Der erste Tag
An deinem ersten Arbeitstag solltest du alles tun, um einen guten Eindruck zu hinterlassen – beim Chef, aber auch bei deinen Kollegen. Eine wichtige Frage ist dabei, was du am besten anziehen solltest. Vermutlich bist du schon ein paar Mal in dem Unternehmen gewesen und wirst dabei einen Eindruck bekommen haben, welcher Dresscode erwünscht ist. Denn kleidest du dich ähnlich wie deine Kollegen, zeigst du, dass dir Zugehörigkeit wichtig ist. Generell gilt: Extrem körperbetonte Kleidung, wie Mini-Röcke oder hautenge Oberteile, sowie grelle Farben sollten vermieden werden.
In den meisten Betrieben ist es so, dass du an deinem ersten Tag einfach einmal einen Eindruck vom Unternehmen bekommen sollst. Du wirst die verschiedenen Bereiche kennenlernen, deinen Kollegen vorgestellt und bekommst einen Arbeitsplatz zugewiesen. Es kann nicht schaden, einen kleinen Block zur Hand zu nehmen und die wichtigsten Dinge zu notieren. Das zeigt Engagement und ehrliches Interesse. Versuche auch, dir die Namen deiner engsten Kollegen so schnell wie möglich zu merken. Bei allen anderen kannst du auch später nachfragen. Achte darauf, ob im Büro per du oder per Sie verkehrt wird, und passe dich an – niemals von dir aus das Du-Wort anbieten, das kann dir in sehr formellen Betrieben übel genommen werden.
Integration in die Kollegenschaft
Auch wenn es gut ist, Arbeitsbereitschaft zu zeigen, sollte das nicht gleich Ausmaße annehmen, dass du ohne Pause durchschuftest. Beobachte deine Kollegen, wie häufig Pausen gemacht werden, und schließe dich ihnen besonders in der Mittagspause an. Dadurch wirst du von deinen Kollegen als umgänglich wahrgenommen und hast dir die ersten Verbündeten geschaffen. Lerne deine Kollegen kennen und versuche auch, mehr über Gepflogenheiten im Unternehmen herauszufinden: Spielregeln, Pünktlichkeit, Umgangsformen, Eigenheiten des Chefs, Erfahrungen, Erfolge – es gibt viele Fragen, die du stellen kannst. All diese Informationen helfen dir dabei, deine Probezeit von Anfang an gut zu bewältigen.
Was soll ich sagen, was nicht?
Vor allem in der ersten Zeit kann es sein, dass dir gewisse Arbeitsweisen ungewohnt, vielleicht sogar unnötig erscheinen. Dennoch solltest du mit Kritik hinterm Berg halten. Das kann leicht als besserwisserisch und arrogant empfunden werden. Was du sehr wohl machen kannst, ist nachzufragen, warum gewisse Dinge so gehandhabt werden, wie man es tut. Das zeigt Interesse und gibt dir die Möglichkeit, mehr Verständnis für das Unternehmen zu entwickeln. Auch für privaten Tratsch unter Kollegen gilt: niemals mitmachen! Zuhören – okay! Fragen stellen – gut! Aber wenn du dich daran beteiligst, kann sich das schnell als Schuss ins eigene Knie entwickeln.
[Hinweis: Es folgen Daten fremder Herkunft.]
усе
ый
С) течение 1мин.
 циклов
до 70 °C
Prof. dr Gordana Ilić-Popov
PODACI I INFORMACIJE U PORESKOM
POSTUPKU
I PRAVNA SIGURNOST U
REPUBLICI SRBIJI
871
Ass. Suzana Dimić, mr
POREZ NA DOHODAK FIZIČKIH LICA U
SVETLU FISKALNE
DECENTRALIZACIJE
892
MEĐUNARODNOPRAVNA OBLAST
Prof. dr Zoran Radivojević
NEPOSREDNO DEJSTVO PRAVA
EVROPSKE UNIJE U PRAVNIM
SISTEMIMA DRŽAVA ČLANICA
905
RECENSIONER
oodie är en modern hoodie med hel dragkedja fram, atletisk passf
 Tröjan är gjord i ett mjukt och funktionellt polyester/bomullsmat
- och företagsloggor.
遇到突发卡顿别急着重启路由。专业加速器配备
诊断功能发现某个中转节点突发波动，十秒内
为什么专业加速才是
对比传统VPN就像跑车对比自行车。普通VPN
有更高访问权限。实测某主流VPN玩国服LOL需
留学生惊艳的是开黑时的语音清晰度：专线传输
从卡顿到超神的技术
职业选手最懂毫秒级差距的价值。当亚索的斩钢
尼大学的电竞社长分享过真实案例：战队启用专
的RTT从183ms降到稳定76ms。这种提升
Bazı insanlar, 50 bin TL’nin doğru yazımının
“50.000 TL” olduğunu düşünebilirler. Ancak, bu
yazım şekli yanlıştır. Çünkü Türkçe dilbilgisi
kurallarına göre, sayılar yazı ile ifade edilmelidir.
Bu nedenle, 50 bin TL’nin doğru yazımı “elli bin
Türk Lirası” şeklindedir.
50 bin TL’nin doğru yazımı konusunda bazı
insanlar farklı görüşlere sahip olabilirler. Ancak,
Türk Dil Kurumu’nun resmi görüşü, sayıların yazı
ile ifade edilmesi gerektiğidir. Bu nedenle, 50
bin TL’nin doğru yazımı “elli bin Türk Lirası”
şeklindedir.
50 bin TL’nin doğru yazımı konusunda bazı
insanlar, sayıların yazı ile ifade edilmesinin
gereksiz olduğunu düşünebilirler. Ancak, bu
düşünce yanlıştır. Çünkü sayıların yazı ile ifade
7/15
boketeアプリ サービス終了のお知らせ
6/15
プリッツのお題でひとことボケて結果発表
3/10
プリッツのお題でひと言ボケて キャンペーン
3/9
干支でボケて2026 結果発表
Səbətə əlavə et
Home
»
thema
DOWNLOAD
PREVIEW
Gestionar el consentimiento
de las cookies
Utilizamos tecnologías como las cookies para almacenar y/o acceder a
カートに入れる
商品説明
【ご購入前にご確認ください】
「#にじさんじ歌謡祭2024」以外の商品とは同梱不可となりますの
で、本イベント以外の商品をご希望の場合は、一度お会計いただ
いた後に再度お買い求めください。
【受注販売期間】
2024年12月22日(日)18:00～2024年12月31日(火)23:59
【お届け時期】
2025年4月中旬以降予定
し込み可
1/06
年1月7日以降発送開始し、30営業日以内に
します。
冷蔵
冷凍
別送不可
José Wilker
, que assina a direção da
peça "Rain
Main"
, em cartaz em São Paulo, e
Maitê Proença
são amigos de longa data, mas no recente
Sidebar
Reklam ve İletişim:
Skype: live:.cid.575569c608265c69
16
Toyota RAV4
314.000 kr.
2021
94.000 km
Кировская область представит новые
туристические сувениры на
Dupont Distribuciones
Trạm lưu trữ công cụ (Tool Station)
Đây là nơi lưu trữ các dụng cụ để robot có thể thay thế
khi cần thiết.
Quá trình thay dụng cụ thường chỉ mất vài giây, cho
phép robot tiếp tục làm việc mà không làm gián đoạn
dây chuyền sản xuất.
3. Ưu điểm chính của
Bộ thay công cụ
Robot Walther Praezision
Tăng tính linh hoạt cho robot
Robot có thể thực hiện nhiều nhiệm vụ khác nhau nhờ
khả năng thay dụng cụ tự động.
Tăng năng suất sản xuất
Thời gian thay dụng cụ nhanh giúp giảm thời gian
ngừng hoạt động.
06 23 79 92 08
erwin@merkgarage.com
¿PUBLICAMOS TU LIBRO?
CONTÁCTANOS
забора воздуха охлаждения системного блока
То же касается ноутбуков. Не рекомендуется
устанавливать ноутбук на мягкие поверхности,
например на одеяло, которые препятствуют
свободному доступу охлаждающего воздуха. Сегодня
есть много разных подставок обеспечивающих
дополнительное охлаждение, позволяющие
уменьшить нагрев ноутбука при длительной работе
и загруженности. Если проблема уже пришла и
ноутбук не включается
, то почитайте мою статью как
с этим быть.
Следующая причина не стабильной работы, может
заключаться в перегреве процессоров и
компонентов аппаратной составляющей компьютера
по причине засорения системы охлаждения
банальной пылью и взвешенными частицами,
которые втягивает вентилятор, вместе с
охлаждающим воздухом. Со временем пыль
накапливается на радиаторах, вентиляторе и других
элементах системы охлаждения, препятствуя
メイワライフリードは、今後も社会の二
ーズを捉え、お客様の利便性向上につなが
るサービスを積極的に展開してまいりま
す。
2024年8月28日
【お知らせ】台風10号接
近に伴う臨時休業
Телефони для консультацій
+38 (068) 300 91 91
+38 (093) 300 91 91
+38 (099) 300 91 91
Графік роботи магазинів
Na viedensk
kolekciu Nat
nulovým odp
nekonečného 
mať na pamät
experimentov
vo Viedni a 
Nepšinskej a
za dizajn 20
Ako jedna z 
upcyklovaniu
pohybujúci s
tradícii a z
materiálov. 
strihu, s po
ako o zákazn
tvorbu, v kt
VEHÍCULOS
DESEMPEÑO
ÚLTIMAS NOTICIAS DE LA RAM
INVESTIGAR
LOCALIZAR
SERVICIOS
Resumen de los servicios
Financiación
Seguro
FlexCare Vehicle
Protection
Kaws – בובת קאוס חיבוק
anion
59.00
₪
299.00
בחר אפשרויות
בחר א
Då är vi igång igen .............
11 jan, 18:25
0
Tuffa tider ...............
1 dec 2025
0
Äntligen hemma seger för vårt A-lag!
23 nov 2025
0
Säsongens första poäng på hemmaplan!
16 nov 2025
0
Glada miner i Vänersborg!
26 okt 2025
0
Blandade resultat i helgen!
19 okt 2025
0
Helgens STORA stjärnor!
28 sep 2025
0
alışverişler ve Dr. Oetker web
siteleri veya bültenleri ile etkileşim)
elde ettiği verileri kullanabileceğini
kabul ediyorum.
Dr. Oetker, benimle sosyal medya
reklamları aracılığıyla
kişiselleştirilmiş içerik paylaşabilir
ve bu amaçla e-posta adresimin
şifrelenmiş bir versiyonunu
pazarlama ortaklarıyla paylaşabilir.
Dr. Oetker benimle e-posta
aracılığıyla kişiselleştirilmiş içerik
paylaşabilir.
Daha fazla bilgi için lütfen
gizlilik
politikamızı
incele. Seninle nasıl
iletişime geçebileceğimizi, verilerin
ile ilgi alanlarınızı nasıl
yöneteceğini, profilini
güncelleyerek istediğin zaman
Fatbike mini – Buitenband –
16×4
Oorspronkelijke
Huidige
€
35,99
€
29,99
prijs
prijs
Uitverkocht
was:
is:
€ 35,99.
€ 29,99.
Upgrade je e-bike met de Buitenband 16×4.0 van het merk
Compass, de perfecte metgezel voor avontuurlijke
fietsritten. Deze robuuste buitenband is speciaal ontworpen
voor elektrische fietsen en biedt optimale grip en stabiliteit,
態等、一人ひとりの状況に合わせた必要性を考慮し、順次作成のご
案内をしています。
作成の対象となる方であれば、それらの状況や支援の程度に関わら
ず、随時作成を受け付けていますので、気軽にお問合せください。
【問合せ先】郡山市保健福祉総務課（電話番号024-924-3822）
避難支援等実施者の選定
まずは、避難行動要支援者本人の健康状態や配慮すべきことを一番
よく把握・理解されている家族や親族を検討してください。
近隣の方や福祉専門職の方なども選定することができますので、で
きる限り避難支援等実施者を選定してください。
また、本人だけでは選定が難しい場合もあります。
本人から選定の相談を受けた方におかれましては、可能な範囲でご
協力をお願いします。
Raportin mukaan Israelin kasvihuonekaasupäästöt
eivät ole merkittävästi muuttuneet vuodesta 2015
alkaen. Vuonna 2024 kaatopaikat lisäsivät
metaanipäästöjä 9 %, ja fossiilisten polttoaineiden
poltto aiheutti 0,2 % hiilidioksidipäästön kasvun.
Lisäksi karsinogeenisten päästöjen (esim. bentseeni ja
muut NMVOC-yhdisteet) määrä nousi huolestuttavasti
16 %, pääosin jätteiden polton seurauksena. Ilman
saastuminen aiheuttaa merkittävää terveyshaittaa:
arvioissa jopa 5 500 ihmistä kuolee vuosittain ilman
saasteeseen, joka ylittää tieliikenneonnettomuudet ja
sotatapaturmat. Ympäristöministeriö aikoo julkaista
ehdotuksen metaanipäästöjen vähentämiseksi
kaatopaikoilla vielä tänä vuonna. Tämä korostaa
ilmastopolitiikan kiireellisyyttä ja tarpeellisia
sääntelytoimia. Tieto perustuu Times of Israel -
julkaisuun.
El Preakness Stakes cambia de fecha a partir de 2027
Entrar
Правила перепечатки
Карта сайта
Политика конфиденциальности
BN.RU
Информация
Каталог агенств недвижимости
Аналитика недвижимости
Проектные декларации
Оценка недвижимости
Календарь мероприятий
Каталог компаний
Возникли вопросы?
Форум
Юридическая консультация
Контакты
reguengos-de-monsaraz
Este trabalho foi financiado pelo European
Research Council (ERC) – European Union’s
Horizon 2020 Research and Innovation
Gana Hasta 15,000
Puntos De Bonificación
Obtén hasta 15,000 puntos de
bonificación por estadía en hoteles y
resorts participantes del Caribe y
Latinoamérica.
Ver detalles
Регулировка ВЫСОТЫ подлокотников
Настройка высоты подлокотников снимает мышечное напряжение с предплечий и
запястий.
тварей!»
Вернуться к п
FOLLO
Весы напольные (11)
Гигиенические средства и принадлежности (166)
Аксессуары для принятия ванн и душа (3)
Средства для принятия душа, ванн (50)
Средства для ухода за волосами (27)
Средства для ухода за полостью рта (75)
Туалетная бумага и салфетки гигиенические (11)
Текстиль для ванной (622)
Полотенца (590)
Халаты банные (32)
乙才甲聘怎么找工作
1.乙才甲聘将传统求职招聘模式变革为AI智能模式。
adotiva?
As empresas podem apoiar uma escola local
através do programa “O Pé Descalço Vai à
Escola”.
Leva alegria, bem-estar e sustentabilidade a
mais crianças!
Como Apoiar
Wenn nicht alles glattläuft…
In der Probezeit ist es normal, dass du noch nicht alle Arbeitsvorgänge perfekt beherrschst. Dir werden Fehler passieren, wichtig ist jedoch dein Umgang damit. Du solltest sofort Bescheid geben, wenn dir etwas danebengegangen ist, und dafür auch die Verantwortung übernehmen. Niemals die Schuld einem Kollegen in die Schuhe schieben, das kommt nicht gut an. Frage auch nach, wie du den Fehler das nächste Mal vermeiden kannst. So zeigst du Lernfähigkeit.
Feedback-Gespräch
Gegen Ende der Probezeit solltest du das Gespräch mit deinem Vorgesetzten suchen und besprechen, wie es gelaufen ist. Frage konkret nach, was gut gelaufen ist und wo du dich noch verbessern kannst. So zeigst du Engagement und Bereitschaft zur Weiterentwicklung. Betone auch, was aus deiner Sicht gut gelaufen ist und wo du von dir aus noch Verbesserungspotenziale an dir siehst. Wenn ihr euch einig seid, dass du in diesem Unternehmen richtig bist, dann wirst du das schnell herausfinden. In diesem Fall solltet ihr auch deine Laufbahn in den nächsten Monaten besprechen und klären, welche Erwartungen an dich gestellt werden. Damit steht einer erfolgreichen Karriere nichts mehr im Wege.